La secrétaire régionale du SETca Namur avait lancé des vêtements à travers un magasin namurois pour obliger la gérante à fermer boutique. Une pétition a également été lancée sur internet. Réaction du syndicat.

Comeos demande au SETCa le licenciement de Raymonde Le Lepvrier
©Printscreen Dailymotion / Vincent Lorent
BELGA

Comeos, la fédération du commerce et des services, réclame au syndicat SETCa le licenciement de Raymonde Le Lepvrier, secrétaire régionale du SETca Namur, car elle juge inacceptable le comportement de cette dernière durant la grève nationale de ce lundi (Lire ici notre humeur).

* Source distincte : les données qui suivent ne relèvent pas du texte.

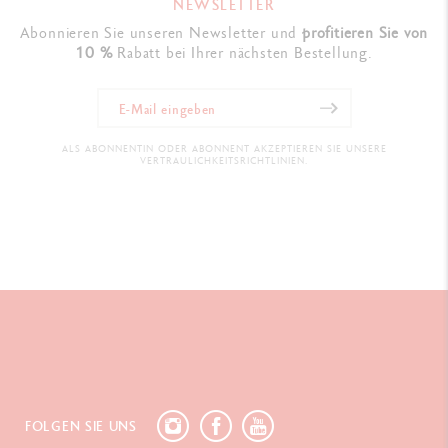
NEWSLETTER
Abonnieren Sie unseren Newsletter und
profitieren Sie von
10 %
Rabatt bei Ihrer nächsten Bestellung.
ALS ABONNENTIN ODER ABONNENT AKZEPTIEREN SIE UNSERE
VERTRAULICHKEITSRICHTLINIEN.
FOLGEN SIE UNS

L'intéressée avait lancé des vêtements à travers un magasin de la rue de Fer à Namur pour obliger la gérante à fermer boutique. L'incident a été filmé et largement diffusé dans les médias. Lors d'un échange verbal houleux, Raymonde Le Lepvrier avait dit à la gérante que ce n'était pas correct par rapport aux autres d'ouvrir son magasin et avait lancé plusieurs vêtements à travers la boutique.


La gérante, qui souhaitait que son droit de travailler soit respecté, avait été contrainte de fermer et a décidé de porter plainte.

Le patron de Comeos, Dominique Michel, est favorable au droit de grève, mais il estime qu'il "ne peut en aucun cas justifier de telles menaces, pressions et intimidations (verbales ou physiques)". Comeos a donc envoyé une lettre au syndicat demandant le licenciement immédiat de Raymonde Le Lepvrier.

SETCa: Evènement "monté en épingle"

De son côté, le SETCa indique que "l'attention doit se porter sur le vrai message de cette journée de grève nationale" et pas sur l'incident qui a impliqué Raymonde Le Lepvrier. Le syndicat ne s'exprime pas sur son licenciement sollicité par Comeos. Le SETCa déplore les conséquences du comportement de la syndicaliste mais précise qu'il s'agit d'un cas isolé.

"La sélection d'images diffusées reflète une situation et des pratiques inhabituelles pour le SETCa. Cette vidéo, sortie de son contexte, laisse entrevoir une image peu positive de la grève et du syndicat", regrette le SETCa. "Divers propos et réactions très durs ne cessent de se multiplier dans la presse ou sur les réseaux sociaux", ajoute-t-il. Pour le SETCa, cet événement "monté en épingle" ne reflète pas le succès de la grève et en dénature le message principal.

Le SETCa rappelle qu'il privilégie toujours l'information et le dialogue pour conscientiser les travailleurs à l'importance des actions syndicales. Il rappelle que beaucoup de militants et de travailleurs ont également fait l'objet d'agressions physiques et/ou verbales parce qu'ils exerçaient leur droit de grève.

Les internautes se prononcent

Les internautes se sont déchaînés sur la toile à propos de Raymonde Le Lepvrier et son numéro de téléphone a été diffusé, si bien qu'elle était injoignable sur son GSM mardi. Une pétition a été lancée sur la toile pour exiger une sanction. Vers 18h ce lundi, plus de 11.300 personnes avaient signé cette pétition en ligne.